O sea, que el relato en tercera persona es lo que tú narras a partir de los documentos. ¿Y el relato en primera?
—Es la voz de Selene. Llevaba un diario, fue descubierto y sirvió de prueba en su juicio. Además estaban los mensajes. Mensajes a un amante desconocido. Los escribió en los papeles que el carcelero le entregaba para liar las especias de la comida. Fabricó una tinta con carbón machacado e impregnado en aceite y utilizó como pluma los mimbres de la cesta en la que le mandaban los alimentos. Los dejaba en diversos lugares del vaciadero del castillo. Los ocultaba en cántaros quebrados y en el interior de las cañas de aquel lugar oscuro e insalubre en las tripas de la enorme cárcel secreta de la Inquisición. Arriesgaba su vida para contar su historia, quizá porque sabía que su vida estaba perdida. Vivir para contar es como vivir para hablar. Sin embargo, a los perdedores, a los que sentimos que estamos malditos, nos queda sólo el derecho de contar nuestra historia para que alguien nos redima, en otro lugar o en otro tiempo; que alguien nos escuche y le parezcan barbaridades lo que ahora se tiene como cierto. Esto es lo que dice Selene y sigue siendo verdadero. Cuando lo leo, siento como si su voz me susurrara en el oído, como si lo hubiera escrito para mí. Sólo para mí.
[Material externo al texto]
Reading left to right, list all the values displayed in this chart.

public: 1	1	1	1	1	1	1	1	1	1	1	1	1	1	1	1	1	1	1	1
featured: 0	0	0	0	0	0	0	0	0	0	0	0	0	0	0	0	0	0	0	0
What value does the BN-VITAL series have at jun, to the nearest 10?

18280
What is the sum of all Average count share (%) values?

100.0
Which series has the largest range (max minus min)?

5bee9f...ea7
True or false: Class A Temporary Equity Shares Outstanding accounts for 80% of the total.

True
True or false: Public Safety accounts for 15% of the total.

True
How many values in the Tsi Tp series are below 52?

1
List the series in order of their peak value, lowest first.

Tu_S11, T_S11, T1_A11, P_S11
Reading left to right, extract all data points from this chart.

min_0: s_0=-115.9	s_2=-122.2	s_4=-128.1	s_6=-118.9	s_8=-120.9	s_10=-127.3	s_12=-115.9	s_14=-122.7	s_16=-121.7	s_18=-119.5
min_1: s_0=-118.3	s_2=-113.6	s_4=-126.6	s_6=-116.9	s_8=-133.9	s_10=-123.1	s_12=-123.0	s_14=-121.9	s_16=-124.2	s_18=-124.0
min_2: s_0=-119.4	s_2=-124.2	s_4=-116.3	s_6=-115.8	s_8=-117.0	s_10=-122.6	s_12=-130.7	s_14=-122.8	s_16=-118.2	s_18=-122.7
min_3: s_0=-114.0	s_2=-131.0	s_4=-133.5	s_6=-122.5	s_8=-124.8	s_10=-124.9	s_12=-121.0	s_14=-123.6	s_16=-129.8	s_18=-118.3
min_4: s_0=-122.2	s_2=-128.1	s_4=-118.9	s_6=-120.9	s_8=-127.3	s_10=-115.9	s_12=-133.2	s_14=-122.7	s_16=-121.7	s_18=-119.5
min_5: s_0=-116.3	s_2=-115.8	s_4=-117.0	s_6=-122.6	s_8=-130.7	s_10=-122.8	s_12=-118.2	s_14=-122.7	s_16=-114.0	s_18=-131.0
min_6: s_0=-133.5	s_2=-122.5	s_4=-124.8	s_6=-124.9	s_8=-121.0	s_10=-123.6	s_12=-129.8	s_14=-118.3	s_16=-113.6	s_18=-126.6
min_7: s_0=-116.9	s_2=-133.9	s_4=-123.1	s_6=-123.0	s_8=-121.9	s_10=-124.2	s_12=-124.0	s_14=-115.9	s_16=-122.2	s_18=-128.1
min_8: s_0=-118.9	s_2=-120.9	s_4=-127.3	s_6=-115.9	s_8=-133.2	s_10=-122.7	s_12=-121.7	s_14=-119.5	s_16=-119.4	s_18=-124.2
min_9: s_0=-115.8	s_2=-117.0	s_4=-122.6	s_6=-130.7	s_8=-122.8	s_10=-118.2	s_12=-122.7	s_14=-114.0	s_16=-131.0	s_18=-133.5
Llevo tres días revisando con él los diarios del proceso y escribiendo de noche y de día, con las ventanas cerradas, sin comer más que un poco de queso y el pan duro que queda en las alacenas. Escribo, escribo. Los últimos momentos de Selene. He escrito veintisiete páginas en estos días, me duelen los ojos y las muñecas. Y, de repente, cuando voy a guardar el documento por seguridad, una vez más, el cursor se queda inmóvil, paralizado: no puedo ir ni hacia delante ni hacia atrás, como si esto no fuera un documento sino la vida real, mi vida en este momento. El dinosaurio que aparece para revelar la brujería de Bill Gates, el que dicen que usa el número de la Bestia, se ha vuelto amarillo. Soy incapaz de guardar el documento, incapaz de salir de él. Temo perder los cambios, perder mi trabajo de estos tres días, los días finales de Selene. Llamo al Señor Oscuro que dormita en el otro cuarto. Lo intentamos todo. Las palabras se han quedado varadas, prisioneras en el ordenador. ¡Bienaventurado Cervantes que escribía a mano! Siempre he sabido que las máquinas no son los esclavos del hombre sino sus amos. Me inclino ante el amo computadora. Es un amo inclemente. Estamos prisioneros, no se mueve ni una palabra. Inmóviles las consonantes, impasibles las vocales. Las palabras se han quedado encadenadas en el bosque de los signos. Al final, mesándonos los cabellos apagamos el ordenador, huimos del bosque sagrado y maldito. Cuando vuelvo a encenderlo, es como si nada hubiera sucedido: las palabras brotan bajo mi mano, pero el documento con el desenlace de Selene ha desaparecido.
Me desespero, tengo hambre y sueño. No es justo. Nada es justo. Tampoco lo fue para la comadrona del pasado, ella buscaba la verdad. Yo busco las palabras que encontré. Rehago mis notas sobre Selene, escribo acerca de lo que ella escribió en las prisiones secretas aquellos días calurosos de agosto hace siglos o minutos. Esta vez he insertado un lápiz electrónico. Es como violar la vagina del ordenador con un pene digital. La computadora no gime sino que obedece. En apariencia. Porque de repente aparece un mensaje gris y todo el documento se convierte en unos misteriosos cuadrados como preguntas de álgebra o de la cábala. Entonces grito.